Als der Audi A4 Avant 2.0 TDI sich am 22. Oktober 2009 bei uns zum 100.000-Kilometer-Dauertest meldet, denken wir: lecker! So modern, so misanorot, so Mannomann steht er da. Zugegeben, großen Anteil daran haben auch die vielen Extras, die das Leben an Bord ausgesprochen angenehm machen. Zusatzausstattung für rund ein Drittel des damaligen Neupreises (inklusive Automatik 37.150 Euro) treiben den Wert des Schönlings auf knapp 50.000 Euro. Doch dafür legt sich der Kombi auch so richtig ins Zeug. Schon im ersten Fahrtenbuch-Eintrag von AUTO BILD KLASSIK-Kollege Knut Simon finden sich auf fünf Zeilen die Worte "agil", "sportlich-komfortabel", "hochwertig" und "Roadrunner".Ähnlich positiv geht es erst mal weiter. Die sportlich-straffe Dämpfung provoziert auf schlechten Strecken zwar schon mal Unmut, der A4 erwirbt sich aber schnell eine guten Ruf und wird für Dienstfahrten gern gebucht. Auch das Antriebs-Duo aus 143 PS starkem Zweiliter-Diesel und der stufenlosen Automatik gefällt anfänglich – zumindest den meisten. "Der Audi macht Spaß, läuft gut – nur wer den Alltag mit einer A4-Rennserie verwechselt, den nervt der Gummibandeffekt beim Beschleunigen." Dauertest-Experte Manfred Klangwald bringt es auf den Punkt. Nur einigen Heißspornen mit eher digitalem Gasfuß ist der TDI zu betulich und schlapp.Weitere Kritik provozieren die scheinbar nach dem Zufallsprinzip reagierende schlüssellose Verriegelung, der Ersatz des Ölpeilstabs durch eine Anzeige im Display oder der beim Anlegen lautstark ratternde Außenspiegel rechts. Der Beliebtheit des A4 tut das allerdings keinen Abbruch. Und die aufmüpfigen Außenspiegel werden von Audi später ja auch besänftigt. Im Kreise der Alleinreisenden und Kinderlosen gibt es also Applaus. Sobald der Fond mehr als eine reine Gepäckraum-Erweiterung sein musste, kühlt die Stimmung allerdings deutlich ab.
Die Optik des Audi überzeugte von Anfang an – kaum einer, dem sein Design nicht gefällt.

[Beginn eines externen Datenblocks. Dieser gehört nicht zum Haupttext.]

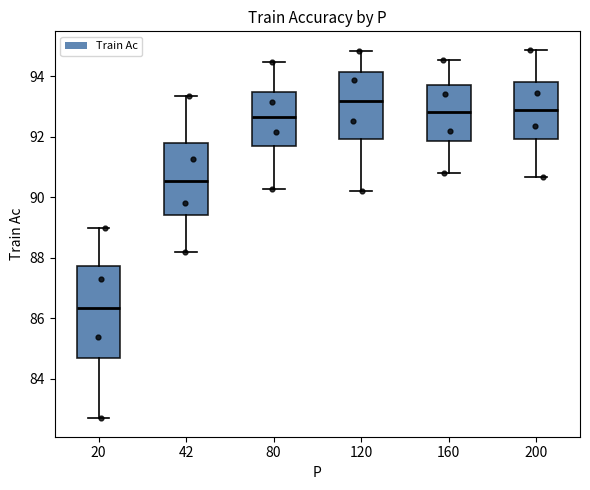

Where is the upper edge of the box at x = 80 on the y-axis? The values are not printed on the chart, so give them approximately, as read against the axis.

93.4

"Tolles Auto, aber Familienkutsche geht anders – hinterm Fahrer (1,87 Meter) bleibt kaum Platz für einen Zweitklässler, und der Kofferraum ist schneller voll als das Kind angeschnallt", entlädt Archivar Willi Kock seinen Frust. Kommen wir wie versprochen zum Eingangsthema zurück: die Multitronic. Im Juni 2010 scheint es das erste Mal so, als wolle sie uns etwas mitteilen. "Der Antrieb klingt nicht gesund", notiert der aufmerksame Kollege Klangwald – und er soll recht behalten. Die Fehlersuche gestaltet sich aber langwierig: Im November 2010 werden der Freilauf der Lichtmaschine, die Spannvorrichtung des Mehrrippenriemens sowie Spann- und Umlenkrolle des Zahnriemens getauscht – das Geräusch bleibt.Wenige Tage später nehmen ein Motorenexperte aus dem Audi-Werk Györ und ein Getriebespezialist aus Kassel Ermittlungen auf. Es dauert, doch die geballte Audi-Kompetenz findet die Ursache, und die liegt gar nicht direkt beim Getriebe: Eine Verbindung zwischen Schaltbox und linker Antriebswelle hat sich gelockert. Audi tauscht trotzdem das eigentlich intakte Getriebe aus. Vorsichtshalber. Obwohl der A4 auch danach ab und zu noch absäuft, verlaufen die restlichen Kilometer problemlos. Ob das ohne Getriebetausch auch so gewesen wäre, bleibt Spekulation.Fest steht aber, dass die Multitronic-Macke dem A4 die Gesamtbilanz vermiest. Platz 29 – obwohl er die Schlussuntersuchung ohne Mängel besteht. Gut also, dass Audi bei der nächsten A4-Generation die Multitronic gegen ein Doppelkupplungsgetriebe tauscht. Schließlich wollen sie gern weiterhin über technischen Vorsprung sprechen, die Ingolstädter.
Die abschließende Untersuchung bestätigt den überwiegend positiven Eindruck aus den vorangegangenen 100.000 Kilometern: alles super. So hätte der A4 locker in die Top Ten fahren können – wäre da nicht die wackelige Verbindung zwischen Antriebswelle und Multitronic samt Getriebetausch gewesen. Dass der A4 auch mit diesem Manko bester Dauertest aus dem Hause Audi wird, dürfte allerdings zu denken geben.